What begins as something exciting and almost surreal slowly shifts into something more complicated. The film captures how easy it is to be swept up in attention, especially at that age, and how difficult it becomes to separate that feeling from who you are.
A relationship built on imbalance
Jacob Elordi’s Elvis is not the larger-than-life performer audiences might expect, but instead comes across as controlled, soft-spoken, and at times strangely distant, with a gentleness that initially feels reassuring but gradually reveals a clear need for control. As their relationship develops, that imbalance becomes harder to ignore, with Elvis shaping almost every aspect of Priscilla’s life, from her appearance to her daily routine, often under the guise of care and protection. She is given everything she could want in a material sense, yet very little space to define herself or make her own choices, and it’s this quiet restriction that sits at the heart of the film. Coppola never pushes this too far or spells it out directly, instead allowing it to unfold naturally over time, which makes it feel all the more affecting and difficult to shake.
A performance that holds everything together
Cailee Spaeny is quietly remarkable as Priscilla. It’s a performance built on subtle shifts, small expressions, and moments that say more in silence than dialogue ever could. You see her grow up on screen, not just physically, but emotionally, as she begins to understand the reality of the life she’s in. There’s a strength to her performance that never feels forced. Instead, it builds slowly, reflecting the character’s journey from someone who is easily shaped by the world around her to someone who begins to question it.

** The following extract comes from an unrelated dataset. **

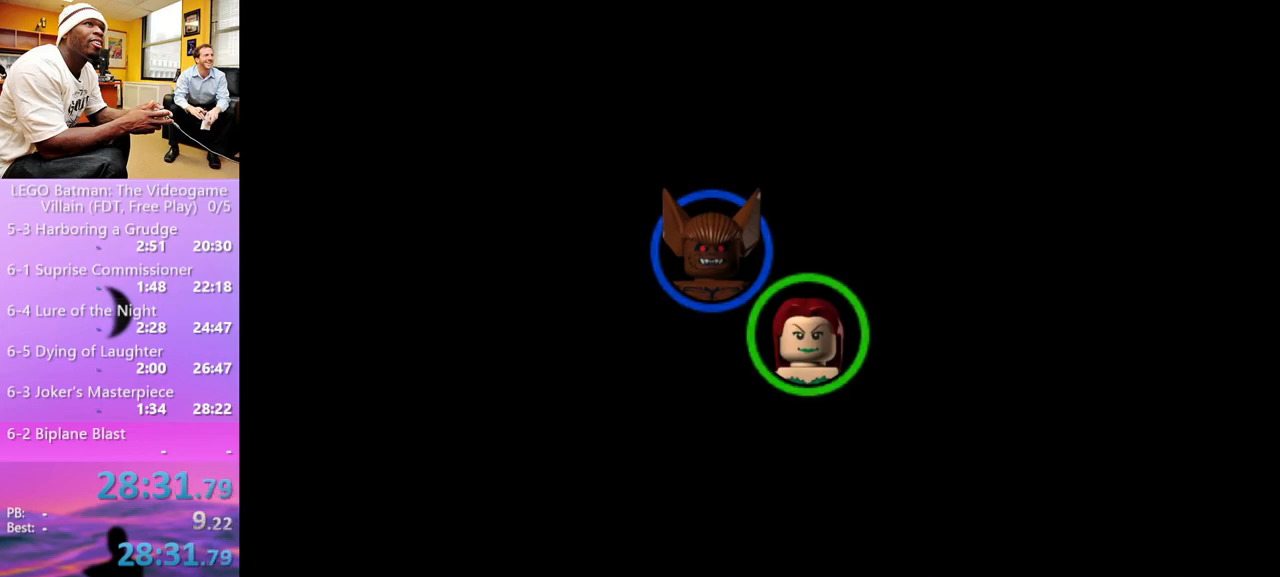
{"buttons": [], "left_stick": "up-right", "right_stick": "center", "events": [[100, "left_stick", "up-right"]]}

Style that says more than words
Visually, the film is stunning in a way that feels effortless. Coppola has always had a strong sense of aesthetic, but here it feels particularly purposeful. The softness of the imagery, the careful use of colour, and the dreamlike montages all mirror Priscilla’s experience, the feeling of being both inside something beautiful and slightly removed from it. Music plays a key role too, though not always in the way you might expect. Rather than leaning heavily on Elvis’s own songs, the film uses a mix of instrumental covers and carefully chosen tracks to create atmosphere, adding to that sense of distance.
CultureCues Final thoughts
One of the most affecting moments comes towards the end, when everything begins to shift and Priscilla finally starts to see her life more clearly. There’s no dramatic confrontation or sudden turning point. Instead, it’s a quiet realisation, built from everything that has come before. When she finally leaves Graceland, it doesn’t feel like a big cinematic escape. It feels small, personal, and incredibly significant. After spending so much of the film watching her exist within someone else’s world, that moment of stepping into her own life lands in a way that feels both understated and powerful.
Priscilla is not interested in spectacle or easy answers. It’s a film about experience, about how relationships can shape you, and about what it means to slowly find your way out of something that once felt like everything. It’s beautiful, sometimes uncomfortable, and quietly devastating in places. But what makes it stand out is its restraint. It trusts the audience to sit with what’s being shown, rather than spelling it out.
Priscilla arrived in UK cinemas on 1 January 2024.